Dear EarthTalk: How are wild turkeys faring in the U.S.? Occasionally I'll see some crossing the road, but how well could they be doing with all the development going on around them?

-- Harley Barton, Hingham, MA

No one can be sure how many millions of wild turkeys roamed what was to become the continental United States when the Puritans dined on them at the first Thanksgiving in 1621 near Plymouth Rock, but there were obviously enough of the birds to make them easy prey. By the late 1700s turkeys across the frontier were being harvested with reckless abandon. The food shortages that accompanied the Civil War accelerated demand for wild turkeys, and their numbers started to dwindle to startlingly low levels.

Caption: By the early 1900s, only 30,000 wild turkeys roamed the continental U.S., having been exterminated across almost half their former range. Today, as many as seven million roam the countryside across every U.S. state except Alaska . Photo courtesy: emagazine.com/Vicki DeLoach, Flickr.

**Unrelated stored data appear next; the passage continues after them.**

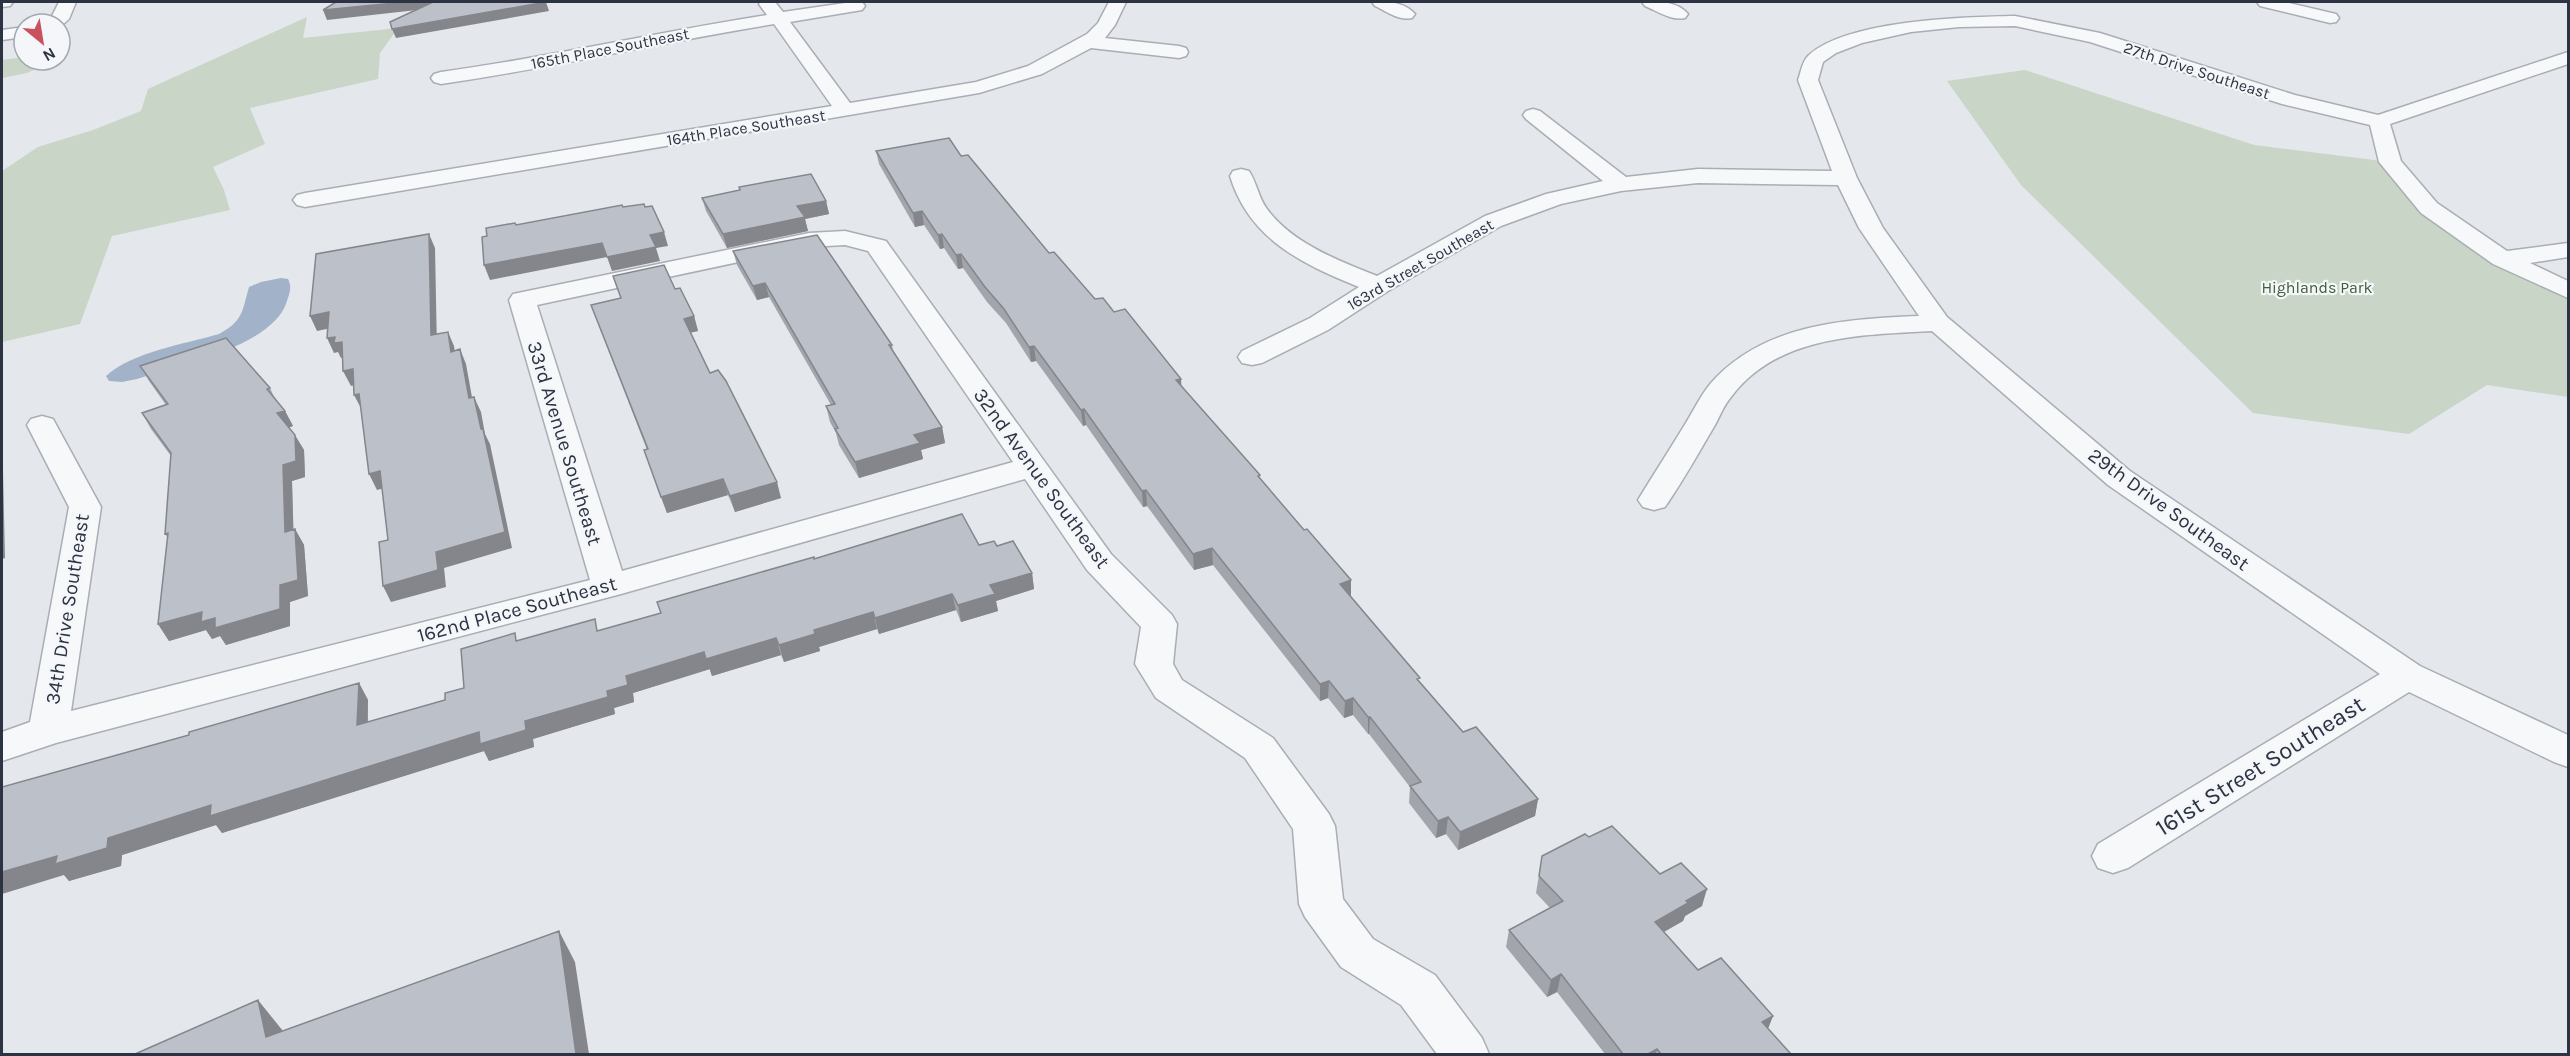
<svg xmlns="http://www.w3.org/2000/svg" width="2570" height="1056" font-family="Karla,sans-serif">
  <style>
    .green { fill: #c9d5c6 }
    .water { fill: #a2b3c9 }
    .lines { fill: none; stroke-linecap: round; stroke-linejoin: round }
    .minor-casing { stroke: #a9aeb5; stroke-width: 3 }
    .minor { fill: #f7f8fa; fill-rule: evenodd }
    .wall { fill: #a2a5ac }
    .shaded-wall { fill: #84868c }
    .building { fill: #bcc0c8; stroke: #84868c; stroke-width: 1.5 }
    .labels { text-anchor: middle; stroke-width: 4.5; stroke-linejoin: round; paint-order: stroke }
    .far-street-label { font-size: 16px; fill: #2c3443; stroke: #f4f6f9 }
    .far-park-label { font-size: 16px; fill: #405e3a; stroke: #f4f6f9 }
    .street-label { font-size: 20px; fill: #2c3443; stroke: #f4f6f9 }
    .near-street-label { font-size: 24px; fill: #2c3443; stroke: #f4f6f9 }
  </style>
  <rect width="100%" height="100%" fill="#e4e7eb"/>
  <path class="green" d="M307 17 303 38 398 28 380 53 378 79 250 108 265 144 213 167 224 190 230 210 112 236 80 324 2 342V171L38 147 93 130 141 111 148 89Z
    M24 57V60H55L27 73 2 78V60Z
    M2025 70 2254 145 2390 162 2502 259 2568 290V397L2487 385 2409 434 2253 413 2021 185 1947 81Z"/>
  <path class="water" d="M281 278 288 279C292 287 290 292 287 301 274 346 178 365 137 379L122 382 109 381 106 376C132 352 185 344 219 334 243 321 242 312 249 287L261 282Z"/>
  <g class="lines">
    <g class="minor-casing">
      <path id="minor" d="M2 2H13L10 6 2 7Z
        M59 2H76L69 19 60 27V24H43L52 16Z
        M761 2H775L783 12 852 2H862L865 6 862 10 790 22 850 103 976 82 1028 66 1087 34 1098 23 1109 2H1126L1115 25 1105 38 1179 46 1186 48 1188 52 1186 56 1179 58 1091 48 1042 74 979 93 305 207 297 205 293 200 297 195 305 193 832 106 774 24C662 42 553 68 441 84L434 82 431 78 434 74 441 72C550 57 658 32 767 15L759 4Z
        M1372 2C1387 1 1405 2 1415 14L1412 18C1399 21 1386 11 1375 6Z
        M1642 2C1657 1 1677 1 1688 14L1685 18C1672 21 1657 11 1645 6Z
        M2257 2H2285L2336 14 2339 18 2336 22 2330 23 2260 6Z
        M2015 16 2100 33 2295 95 2378 115 2568 52V64L2390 124 2401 161 2437 203 2507 251 2568 243V257L2530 263 2568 281V298L2493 264 2421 213 2379 162 2370 125 2282 104 2090 42 2015 26 1959 27 1911 32 1862 43 1836 53 1823 62 1818 80 1857 178 1883 228 1947 317 2130 471 2420 666 2568 735V767L2554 762 2409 692 2128 868 2113 873 2098 868 2092 856 2098 844 2380 674 2108 485 1932 331C1861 335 1777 335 1731 397 1724 405 1720 416 1715 425 1699 452 1683 481 1665 507L1654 510 1643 507 1638 500C1653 475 1669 451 1684 426 1693 412 1700 396 1711 383 1763 324 1845 319 1919 316L1859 228 1838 185 1698 183 1621 191 1561 204 1501 226 1388 291 1328 330 1262 363 1252 365 1242 363 1238 357 1242 351 1310 318 1359 287C1302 264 1249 239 1230 176L1233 171 1241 169 1249 171C1257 183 1258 197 1267 209 1292 243 1339 261 1377 276L1485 216 1546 194 1603 181 1526 119 1523 115 1526 111 1533 109 1540 111 1626 177 1698 169 1832 171 1798 80C1801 72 1802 61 1809 55 1848 20 1963 17 2015 16Z
        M24 27V37L2 40V30Z
        M845 231 886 241 1111 554 1172 615 1177 624 1173 664 1182 680 1273 738 1329 814 1335 826 1343 899 1373 939 1435 975 1482 1038 1489 1054H1437L1401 1005 1341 967 1305 917 1299 904 1293 829 1245 758 1156 698 1135 664 1141 627 1087 570 1025 479 621 594 56 743 2 761V732L30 722 69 507 27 425 31 419 42 416 53 419 101 507 71 711 590 580 509 300 513 294 809 233ZM845 245 868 251 1013 462 622 571 537 305 809 247Z"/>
    </g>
    <use href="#minor" class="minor"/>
  </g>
  <path class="wall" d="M876 151 961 156 1049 253 1095 299 1114 312 1181 386 1260 475V479L1351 597 1420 682 1463 732 1538 799 1535 816 1458 850 1446 834 1436 838 1409 803 1410 787 1369 734H1368L1353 715 1344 718 1328 698 1320 701 1213 565 1194 570 1147 506 1143 507 1086 425 1083 426 1036 361 1031 362 1006 323 987 302 963 268 958 269 944 248 940 249 924 225 915 227 879 164Z
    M739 187 826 201 829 214 805 219 808 231 727 248 706 211 702 198 740 190Z
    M733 251 892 345 893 352 942 427 945 443 921 450 923 459 859 478 839 445 836 433 830 422 826 406 831 405 769 297 757 300 737 265Z
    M675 289 694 316 698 331 690 333 710 373 781 498 735 512 728 495 667 513 644 450H647L591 305 621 298Z
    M140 366 270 388 275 399 285 411 293 426 289 427 304 450 305 477 292 481 293 530 295 529 304 545 308 596 290 602V626L226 645 220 636 212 639 206 630 169 641 158 624 168 538 165 534 171 456 151 429 142 413 166 405 149 381Z
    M979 545 997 546 1032 573 1034 589 996 601 998 611 961 622 956 610 879 634 877 629 819 647 820 651 784 662 781 655 712 676 710 669 633 693 634 702 614 708 615 714 533 739 534 747 489 761 484 751 222 833 216 825 122 855 121 866 69 881 64 875 189 735 359 683 368 700V722L445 700 464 688 518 641 600 631 661 613 814 559Z
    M1589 837 1660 874 1702 906 1685 916 1683 921 1664 932 1698 970 1773 1016 1768 1029 1791 1054H1605L1557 992 1547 997 1506 947 1509 930 1550 908 1536 893 1542 856Z"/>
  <path class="shaded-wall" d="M405 2H442L444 7 327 20 323 10Z
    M546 2 549 11 396 38 392 29Z
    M826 201 829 214 805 219 808 231 727 248 723 234 797 206Z
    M922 211 924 225 915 227 913 213Z
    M664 232 668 246 656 248 660 261 612 271 607 257 650 235Z
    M429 234 435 248 437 350 431 335Z
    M942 234 944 248 940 249 938 235Z
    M602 243 607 257 490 280 484 265Z
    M961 254 963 268 958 269 956 255Z
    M765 283 769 297 757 300 753 286Z
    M329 312 336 327 317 331 310 316Z
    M694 316 698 331 688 333 684 319Z
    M448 332 454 346 457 367 451 352Z
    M335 337 342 342 349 357 341 358 338 352 334 353 327 338Z
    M1034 346 1036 361 1031 362 1029 347Z
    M460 349 466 364 475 414 469 398Z
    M353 369 360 384 351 386 343 371Z
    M1181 379 1182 394 1176 380Z
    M359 394 362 410 354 395Z
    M474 397 481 412 485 434 490 444 512 548 444 568 446 587 391 602 383 586 436 552 481 429Z
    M1084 409 1086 425 1083 426 1081 410Z
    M285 411 293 426 285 429 277 413Z
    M942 427 945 443 921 450 923 459 859 478 855 462 914 435Z
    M295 435 304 450 305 477 292 481 294 548 285 532 283 465Z
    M2 467 3 470 5 558 2 559Z
    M380 471 388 487 377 490 369 474Z
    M723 479 728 495 667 513 661 497Z
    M777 482 781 498 735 512 730 496Z
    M1146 490 1147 506 1143 507 1142 491Z
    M295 529 304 545 308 596 290 602V626L226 645 220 636 212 639 206 630 169 641 158 624 202 612 280 585Z
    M1212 548 1213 565 1194 570 1193 554Z
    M1032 573 1034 589 996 601 998 611 961 622 958 605 990 585Z
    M1351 580V597L1340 584Z
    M952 594 956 610 879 634 875 618Z
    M873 612 877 629 819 647 820 651 784 662 779 645 814 630Z
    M776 638 781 655 712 676 706 659Z
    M704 652 710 669 633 693 634 702 614 708 615 714 533 739 534 747 489 761 484 751 222 833 216 825 122 855 121 866 69 881 64 875 2 894V872L211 805 479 732 525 721 607 691 626 676Z
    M1329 681 1328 698 1320 701V684Z
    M359 683 368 700 367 742 357 725Z
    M1353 698V715L1344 718 1345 701Z
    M1368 717H1370L1369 734H1368Z
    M1538 799 1535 816 1458 850 1460 832Z
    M1448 817 1446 834 1436 838 1438 821Z
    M1707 889 1702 906 1685 916 1683 921 1651 939 1655 922 1686 901Z
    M559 931 575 962 589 1054H576Z
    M1561 974 1557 992 1547 997 1551 980Z
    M258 1000 283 1031 266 1037Z
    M1773 1016 1766 1033 1762 1022Z
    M1657 1049 1655 1054H1648Z"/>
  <path class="building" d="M336 2H405L323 10Z
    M433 2H546L392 29 390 22Z
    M949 138 961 156 968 155 1049 253 1054 252 1095 299 1103 298 1114 312 1125 309 1181 379 1176 380 1260 475 1258 476 1304 530 1307 529 1351 580 1340 584 1420 678 1417 679 1463 732 1476 727 1538 799 1460 832 1448 817 1438 821 1410 786 1421 782 1370 717H1368L1353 698 1345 701 1329 681 1320 684 1212 548 1193 554 1146 490 1142 491 1084 409 1081 410 1034 346 1029 347 1004 309 985 287 961 254 956 255 942 234 938 235 922 211 913 213 876 151Z
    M811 174 826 201 797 206 805 217 723 234 702 198 740 190 739 187Z
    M644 204 645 207 652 206 664 232 650 235 656 247 607 257 602 243 484 265 482 237 487 236 486 228 515 223 516 225 622 205 623 207Z
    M429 234 431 335 448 332 451 352 460 349 469 398 474 397 481 429H483L505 532 436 552 438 570 383 586 379 542 388 540 380 471 369 474 359 394 354 395 353 369 343 371 342 342 334 343 335 337 327 338 329 312 310 316 316 254Z
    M817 235 892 345H889L942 427 914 435 920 443 855 462 835 429 838 428 826 406 835 404 765 283 753 286 733 251Z
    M664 265 675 289 680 288 694 316 684 319 710 373 718 370 726 381 777 482 730 496 723 479 661 497 644 450 648 449 591 305 621 298 613 276Z
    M226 338 270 388 267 389 285 411 277 413 295 435 296 461 283 465 285 532 295 529 298 580 280 585V609L215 628V618L201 622 202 612 158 624 168 533 165 534 171 453 142 413 168 404 140 366Z
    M962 514 979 545 994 541 997 546 1013 541 1032 573 990 585 995 594 958 605 952 594 875 618 873 612 814 630 815 634 779 645 776 638 706 659 704 652 626 676 628 685 607 691 608 697 525 721 526 730 480 744 479 732 210 816 211 805 108 838 107 848 55 864 57 856 2 872V787L189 735V732L359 683 357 725 445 700V693L464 688 461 649 515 633 516 641 595 619 597 631 661 613 657 602 814 557V559Z
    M1612 826 1660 874 1681 863 1707 889 1686 901 1688 903 1655 922 1698 970 1721 958 1773 1016 1762 1022 1791 1054H1661L1657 1049 1648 1054H1623L1561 974 1551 980 1509 930 1563 901 1539 876 1542 856 1585 834 1589 837Z
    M559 931 576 1054H135L258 1000 266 1037Z"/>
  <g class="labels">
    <g class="far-street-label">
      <text transform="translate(610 48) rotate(-11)" y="6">165th Place Southeast</text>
      <text transform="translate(2197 70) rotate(18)" y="6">27th Drive Southeast</text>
      <text transform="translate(746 127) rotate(-9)" y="6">164th Place Southeast</text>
      <text transform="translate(1420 264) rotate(-30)" y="6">163rd Street Southeast</text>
    </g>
    <g class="far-park-label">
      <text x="2317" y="293">Highlands Park</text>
    </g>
    <g class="street-label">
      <text transform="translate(565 443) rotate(73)" y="7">33rd Avenue Southeast</text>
      <text transform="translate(1042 478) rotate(54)" y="7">32nd Avenue Southeast</text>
      <text transform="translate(2169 509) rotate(36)" y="7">29th Drive Southeast</text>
      <text transform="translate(67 609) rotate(-81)" y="7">34th Drive Southeast</text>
      <text transform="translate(517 609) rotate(-15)" y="7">162nd Place Southeast</text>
    </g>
    <g class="near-street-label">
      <text transform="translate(2260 766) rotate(-32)" y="8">161st Street Southeast</text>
    </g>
  </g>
  <rect width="2570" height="1056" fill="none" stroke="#2c3443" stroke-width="6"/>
  <g transform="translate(42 42) rotate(150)"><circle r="28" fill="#f4f6f9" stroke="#a4a8b0" stroke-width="1.5"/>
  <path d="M0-4.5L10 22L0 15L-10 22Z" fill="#c9515f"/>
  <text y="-9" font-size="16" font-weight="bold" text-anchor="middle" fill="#2c3443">N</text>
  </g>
</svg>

But things started to turn around for wild turkeys when Congress passed the landmark Federal Aid in Wildlife Restoration Act (Pittman-Robertson Act) in 1937, which placed an excise tax on guns, ammo and other hunting gear. A portion of the billions of dollars raised from the law have been and continue to be allocated toward restoring wildlife habitat across the country.

By 1959, wild turkey numbers jumped topping half a million birds across the U.S. A 1973 wild turkey census by the then newly formed National Wild Turkey Federation (NWTF) turned up something like 1.3 million birds.

Turkey hunting is traditionally an autumn pursuit, culminating at Thanksgiving, of course, but each state has its own laws regarding when and where turkey hunting is allowed.